Tuesday, October 14, 2008

Phone Grunt

Hello.

My apologies. It seems to be the norm in the blogo-net that one must routinely apologize for their late arrivals and missed connections, but to my dear friends I must offer my sincerest sorrys. It has been over a month since my last post.

My excuse, however feeble, is that I actually haven't been at Booth and Noble. I have been instead on a whirlwind adventure, starting from the foothills of the Northeast, traversing the dusty plains of the Midwest, and finally culminating in the moist happiness of the Far East.

But, upon my return to Booth and Noble, I was not disappointed by the tearful horror that greeted me. I took not one, but two phone calls on Sunday from what could only (at best) be described as mutant gorillas who learned how to speak but did not, as such, develop the capacity to reason or form coherent thoughts.

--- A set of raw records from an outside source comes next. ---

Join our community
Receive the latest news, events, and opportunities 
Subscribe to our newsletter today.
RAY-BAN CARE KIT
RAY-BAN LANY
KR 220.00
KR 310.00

Imagine, if you will, a jungle of talking beasts. But instead of forming thoughts that make sense, these poor animals simply move their lips and emit a form of breath. By pursing their lips and moving their tongue into a number of complicated formations, they can simulate what speech sounds like. But they are as far removed from having an intelligent thought as my bookcase is from being edible.

But I digress. Two phone calls, within minutes of each other. The first begins averagely enough:

"Thank you for calling Booth and Noble, how can I help you?"

A pleasant elderly lady's voice peeks through the speaker: "Yes, where are you?"

The briefest of pauses. "...I'm in Booth and Noble."

"No, I mean, where is your store?"

"Oh! We're in the Native American Commons."

"Is that a mall?"

"Well...it's an outdoor shopping area. There's a Booth-Mart, a Booth's, and Booth Chopper, and a Booth Wireless store too."

"Can I get there in my car?"

"...yes."

"How do I get there from Pacey Street?"

"I don't know where Pacey Street is, ma'am."

"Well how do you like that? I thought you'd be able to help."

"Ma'am, we're between Middle Ave, or Route 3 and Booth-Booth Road, which is Route 8. You can't miss us. We're the big building with Booth and Noble written on the side."

"Well, I don't know if you'll see me later. I may not make it."

The phone clicked to a standstill and I breathed a sigh. At least, I thought to myself, this would be the most irritating thing to happen all day.

Then the phone rang again.

"Hello, thank you for calling Booth and Noble, how can I help you?"

It was a young woman on the phone. A young woman who sounded like she was speaking to me from another planet. "Yes, I put a book on hold last week and I wanted to check to see if it was still there."

"Ok, well we usually only hold books for three days, but I'll check. What's your name?"

"Kayly."

"Kelly?"

"No, Kayly."

"Kylie?"

"KAYLY."

"Ok, I'll check." I check. No name up there.

"What book is it?" I ask, not unreasonably.

"The SAT II Book on Literature."

I look again.

"Sorry, I couldn't find the book up at the cash registers. Why don't I check on the shelf for you?"

"Ok, why don't you?" comes the snarled reply.

I hurried to the shelf like a good little elf. After five minutes of exhaustive searching I turned back to the phone.

"I'm sorry, I can't find it on the shelf. Are you sure you gave the name Kayly?"

"Maybe I gave them a different name."

I sighed. Why should this day be any different?

"What name might you have given them?"

"John."

Let me check for you.

It was under "John," of course.

"Yes, we have that. I'll hold it until the end of tomorrow for you."

"Thank you! Good bye."

[dramatic pause.]

Fifteen minutes later...

"thank you for calling Booth and Noble, how can I help you?"

"yeah, you know that book I reserved?"

"who is this?"

"Kayly John. You know that book I reserved?"

"Yes, I do. I looked all over for it, remember?"

"What is it called?"

"What?"

"What is it called?"

I checked the exact title.

"It's called The SAT II Literature Review Book."

"Ok, thanks."

--click--.

[dramatic pause.]

FIFTEEN MINUTES LATER

"Hi, it's me again."

"Hi."

"Can you tell me the author on that book?"

"I'm sorry?"

"Who wrote it?"

I check for Kayly. I tell her: "Diane Amberson and Jason Anderton"

"Are you sure?"

"Kayly, I'm looking at the book right now."

"Well, I'm looking at it online, and it only says one author."

"I really don't know what to tell you. Would you like me to put the book back on the shelf?"

"No," she says. "I'm planning on coming in to look at it soon."

Think on that, dear reader. Think on that.